杉2本、2トン車2台

今日もまた支障木の伐採である。

私は雑用係兼特殊伐採担当という役回りになっているので、なかなか普通の間伐のレポートが書けない。まぁきこりの仕事は木を伐ることなんだから、これでいいのだけど。

波田町で杉2本、新築した住宅の西南側に高さ19mほどの杉が並んでいた。もともとこのあたりは杉林だったらしいが、宅地化するために伐採され、境界線上にわずかに木が残っていた。この状況では、冬には3時前に日が陰ってしまうし、春にはマトモに花粉のシャワーを浴びることになる。

樹齢40年、胸高直径50cm、地上4mまでは枝打ちしてあるが、その先は枝がびっしり。独立樹なのでたっぷりの日光をあびで枝を思いっきりのばし、毎年1センチ以上も太ってきた木だ。
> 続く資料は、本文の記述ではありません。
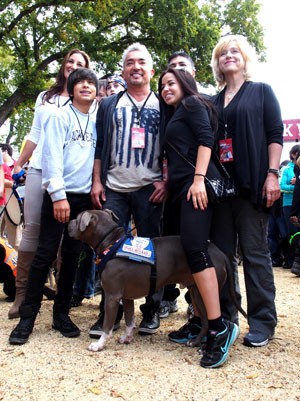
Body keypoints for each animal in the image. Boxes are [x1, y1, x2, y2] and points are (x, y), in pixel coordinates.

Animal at [67, 209, 244, 350]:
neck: (112, 243)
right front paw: (127, 338)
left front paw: (99, 345)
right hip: (196, 291)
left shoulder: (112, 296)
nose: (68, 222)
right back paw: (195, 343)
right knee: (206, 321)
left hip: (206, 291)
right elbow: (130, 320)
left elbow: (107, 326)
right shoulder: (126, 296)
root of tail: (219, 252)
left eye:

ちょうど段丘上で谷の出口にあたる場所で、土壌はかなり湿っぽい様子。こういう場所の杉は、ブクブク太って材質は悪いことが多い。太い木だがあまり期待はしない。

住宅横の狭い場所なので、登っていって頭を4mほど落としてから倒すことに。枝があまりに太くて数が多いので、枝打ちをしながらでないと登ることができない。太い枝は4~5センチほどもあるが、こういう枝落としにはチェーンソーは使わない。今日は「切れ味世界一」という商品名の、新潟は三条の竹内鋸製作所の鋸をつかった、杉の枝落としには最適。軽い力でも楽に切れるカミソリのような鋸だ。ただ刃がとても脆いので欠けないように注意が必要。

頂上部分を2mずつ2回にわけて切る。折からの強い西風。風向きはよかったのだが、さすがに強すぎ。地上17mで風に揺れる木にしがみついてしばしやり過ごす。その光景がよほど珍しかったようで、隣の家のおじさんが写真を撮っている。

頭を4m切ったので、あとはそのまま倒すことに。ただし、重心が低くなってしまったので、簡単には倒れない。大きなクサビを3本使ってやっと倒れた。

案の定、芯腐れである。地上から30cmくらいまで中心に穴が空いている。こういう湿気地の杉にときどき見られるものだ。樹形はきれいだったが、残念ながら長生きはできない木だったようだ。

今回はたった2本だったので、2トンのクレーン付き(いわゆるユニック)トラックで運び出すことに。元から3玉、計6本の丸太を積んだが、2t車としてはほぼ満載状態に。

問題は枝。これが大量に出たのだが、片づけなければならない。こちらは2tダンプにコンパネでアオリを立てたものが超満載。伐採よりもこの枝の積み込みのほうが重労働だった。

年輪の粗い低質材なので市場で売ってもおそらく全部で1万円程度にしかならない。ちょうどトラックの借り賃くらいか。今回はトラックの持ち主が借り賃の代わりに引き取ってくれることになった。簡易製材機ホリゾンで製材して使うということだ。

生活のじゃまになるからという事で伐採される支障木だが、ただ安く売ってしまうより使われ方が目に見えるほうがうれしい。